Twitter flagged the video, which has since been deleted from Scalise’s Twitter feed, as “manipulated,” while Barkan called for its removal. The Medicare for All advocate has amyotrophic lateral sclerosis, the incurable disease known as ALS, and he uses eye tracking technology combined with speech-generating devices to help him communicate.
“[email protected], These are not my words. I have lost my ability to speak, but not my agency or my thoughts,” Barkan tweeted Sunday. “You and your team have doctored my words for your own political gain. Please remove this video immediately. You owe the entire disability community an apology.”
Scalise spokeswoman Lauren Fine told The Washington Post in an email that the video shared by the congressman had been “condensed … to the essence of what he was asking, as is common practice for clips run on TV and social media, no matter the speaker” — a position reiterated by Scalise on Monday.

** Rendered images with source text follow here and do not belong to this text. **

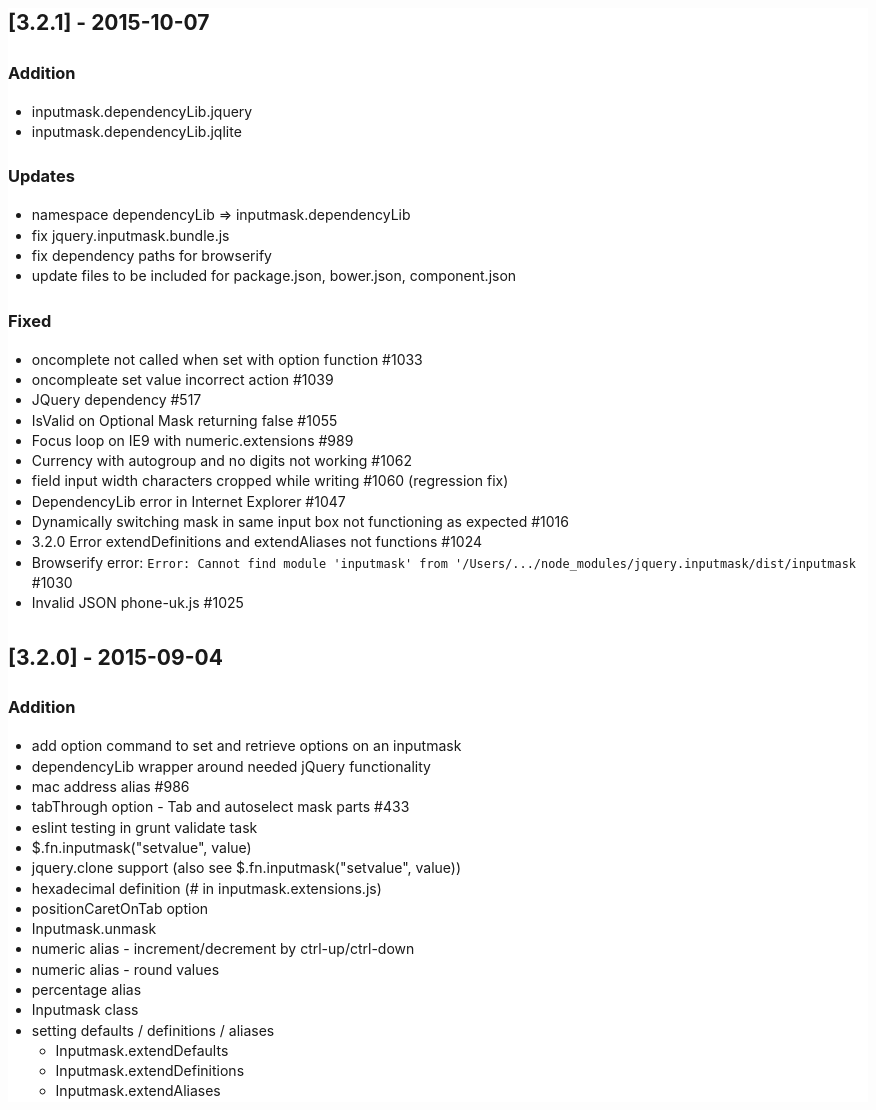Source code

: ## [3.2.1] - 2015-10-07

### Addition
- inputmask.dependencyLib.jquery
- inputmask.dependencyLib.jqlite

### Updates
- namespace dependencyLib => inputmask.dependencyLib
- fix jquery.inputmask.bundle.js
- fix dependency paths for browserify
- update files to be included for package.json, bower.json, component.json

### Fixed
- oncomplete not called when set with option function #1033
- oncompleate set value incorrect action #1039
- JQuery dependency #517
- IsValid on Optional Mask returning false #1055
- Focus loop on IE9 with numeric.extensions #989
- Currency with autogroup and no digits not working #1062
- field input width characters cropped while writing #1060 (regression fix)
- DependencyLib error in Internet Explorer #1047
- Dynamically switching mask in same input box not functioning as expected #1016
- 3.2.0 Error extendDefinitions and extendAliases not functions #1024
- Browserify error: `Error: Cannot find module 'inputmask' from '/Users/.../node_modules/jquery.inputmask/dist/inputmask` #1030
- Invalid JSON phone-uk.js #1025

## [3.2.0] - 2015-09-04

### Addition
- add option command to set and retrieve options on an inputmask
- dependencyLib wrapper around needed jQuery functionality
- mac address alias #986
- tabThrough option - Tab and autoselect mask parts #433
- eslint testing in grunt validate task
- $.fn.inputmask("setvalue", value)
- jquery.clone support (also see $.fn.inputmask("setvalue", value))
- hexadecimal definition (# in inputmask.extensions.js)
- positionCaretOnTab option
- Inputmask.unmask
- numeric alias - increment/decrement by ctrl-up/ctrl-down
- numeric alias - round values
- percentage alias
- Inputmask class
- setting defaults / definitions / aliases
  - Inputmask.extendDefaults
  - Inputmask.extendDefinitions
  - Inputmask.extendAliases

“Multiple times Joe Biden has [been] asked if he supports redirecting money away from police, and Joe Biden says yes. Redirecting and defunding the police are the same thing,” Scalise said. “If you’re a police officer and they’re redirecting money away from you, [it] doesn’t matter where else it’s going. It’s going to make it harder for those police officers to do their job safely, and to keep those communities safe.”
President Donald Trump and his allies have repeatedly and falsely claimed that Biden supports defunding police, a proposal that gained greater prominence this summer amid nationwide protests against police brutality and racial injustice. But Biden supports no such policy, and while he favors more police reforms and oversight, his campaign has put forward a criminal justice plan calling for an additional $300 million in funding to police departments.